Reddit CEO Steve Huffman is pushing for compensation from major tech firms like Microsoft to access and use Reddit’s data. Having already struck agreements with Google and OpenAI, Huffman is determined to ensure that Reddit’s data is used in a way that benefits the platform and its users.
Need for Control and Compensation
In a conversation with The Verge, Huffman underscored the necessity of having formal agreements to control how Reddit’s data is displayed and used. “Without these agreements, we don’t have any say or knowledge of how our data is displayed and what it’s used for,” he explained. Huffman criticized Microsoft, Anthropic, and Perplexity for not negotiating and said dealing with these companies has been “a real pain.”
Reddit’s stance on data protection has intensified, with the company updating its robots.txt file in early July to block web crawlers from firms lacking agreements. As a result, Reddit content now appears only in Google search results—where Reddit is compensated—while Bing and other search engines no longer show Reddit data.
Allegations Against Microsoft
Huffman has accused Microsoft of using Reddit data without authorization to train its AI and summarize content in Bing search results. He also alleged that Reddit’s data was sold through Bing’s API to other search engines. Huffman pointed to a recent statement by Microsoft AI CEO Mustafa Suleyman, who called public internet data “freeware,” to criticize Microsoft’s approach.
“We’ve had Microsoft, Anthropic, and Perplexity act as though all of the content on the internet is free for them to use,” Huffman said, reflecting his frustration with their stance.
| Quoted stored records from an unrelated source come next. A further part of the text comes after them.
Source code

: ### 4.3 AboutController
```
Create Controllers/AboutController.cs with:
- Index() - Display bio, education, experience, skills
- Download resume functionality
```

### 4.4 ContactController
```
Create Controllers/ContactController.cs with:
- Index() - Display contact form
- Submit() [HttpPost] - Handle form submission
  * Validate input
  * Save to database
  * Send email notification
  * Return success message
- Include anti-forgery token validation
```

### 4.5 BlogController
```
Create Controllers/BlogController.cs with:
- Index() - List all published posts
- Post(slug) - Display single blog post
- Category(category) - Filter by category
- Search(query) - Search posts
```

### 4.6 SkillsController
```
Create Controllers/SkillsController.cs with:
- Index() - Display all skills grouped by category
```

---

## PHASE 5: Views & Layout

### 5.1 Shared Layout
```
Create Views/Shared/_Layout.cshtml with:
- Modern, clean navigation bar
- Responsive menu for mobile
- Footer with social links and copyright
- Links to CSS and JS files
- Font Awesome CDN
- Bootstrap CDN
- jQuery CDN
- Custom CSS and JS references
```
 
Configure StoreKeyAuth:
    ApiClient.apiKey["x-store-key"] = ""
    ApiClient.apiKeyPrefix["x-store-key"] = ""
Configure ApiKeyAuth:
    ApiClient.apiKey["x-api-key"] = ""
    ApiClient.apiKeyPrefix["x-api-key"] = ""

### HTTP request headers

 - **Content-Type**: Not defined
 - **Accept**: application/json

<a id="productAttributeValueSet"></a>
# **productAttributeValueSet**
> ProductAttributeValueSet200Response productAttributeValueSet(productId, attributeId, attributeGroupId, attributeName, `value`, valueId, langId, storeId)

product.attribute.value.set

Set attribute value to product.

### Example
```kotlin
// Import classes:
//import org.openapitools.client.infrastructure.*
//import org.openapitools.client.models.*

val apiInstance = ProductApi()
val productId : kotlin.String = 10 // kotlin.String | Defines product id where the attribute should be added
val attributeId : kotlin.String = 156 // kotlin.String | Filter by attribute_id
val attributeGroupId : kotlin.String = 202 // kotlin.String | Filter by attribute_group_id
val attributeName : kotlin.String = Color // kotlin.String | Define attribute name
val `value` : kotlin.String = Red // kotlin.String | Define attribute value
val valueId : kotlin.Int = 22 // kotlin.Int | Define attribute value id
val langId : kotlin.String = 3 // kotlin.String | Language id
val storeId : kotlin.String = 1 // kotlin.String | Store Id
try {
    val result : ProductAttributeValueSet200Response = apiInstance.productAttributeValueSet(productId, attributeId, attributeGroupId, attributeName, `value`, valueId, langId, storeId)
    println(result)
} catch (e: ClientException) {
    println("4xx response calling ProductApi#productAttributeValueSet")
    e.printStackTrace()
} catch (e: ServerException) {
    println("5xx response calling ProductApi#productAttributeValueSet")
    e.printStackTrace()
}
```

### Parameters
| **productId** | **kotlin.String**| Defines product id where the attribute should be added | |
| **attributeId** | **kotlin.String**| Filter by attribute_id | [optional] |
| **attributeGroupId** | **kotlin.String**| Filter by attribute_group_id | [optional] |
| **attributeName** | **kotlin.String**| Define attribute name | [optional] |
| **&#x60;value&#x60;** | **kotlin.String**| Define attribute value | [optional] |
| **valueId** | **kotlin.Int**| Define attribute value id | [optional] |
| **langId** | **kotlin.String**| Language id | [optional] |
In response to the removal of Reddit results from Bing, Microsoft’s head of search, Jordi Ribas, tweeted that Reddit had blocked Bing from crawling its site, which he suggested was a move to favor another search engine and impact competition. Microsoft spokesperson Caitlin Roulston added that Microsoft respects the preferences of websites that do not want their content used for its AI models.
Licensing as a Solution
Huffman pointed to OpenAI’s recent introduction of SearchGPT—capable of displaying Reddit results thanks to a licensing deal—as a model for future agreements. Reddit’s spokesperson, Tim Rathschmidt, confirmed that none of Reddit’s existing content licensing deals include exclusive use cases for the data.
By advocating for such licensing agreements, Reddit is aligning itself with other media publishers seeking compensation for their content used in AI. Huffman noted, “The traditional value exchange from search engines has changed. Search and summarization and training are merging, and the value exchange of crawling in exchange for traffic back is becoming muddied.”
Industry Reactions
In response to the situation, Anthropic’s spokesperson Jennifer Martinez stated that Reddit has been on their block list for web crawling since mid-May and they have adhered to Reddit’s robots.txt file. “We respect robots.txt, the industry-accepted signal for blocking web crawling,” Martinez said.
Reddit’s crackdown on unauthorized scraping began in June with an updated Robots Exclusion Protocol, which successfully blocked Bing from accessing its data—a fact confirmed by Microsoft’s Jordi Ribas.
Reddit’s recent actions reflect a growing trend among content providers to protect and monetize their data. As AI training and content summarization become more prevalent, the traditional model of exchanging web traffic for data access is shifting. Huffman’s efforts highlight a broader movement toward establishing clear, profitable agreements for data usage.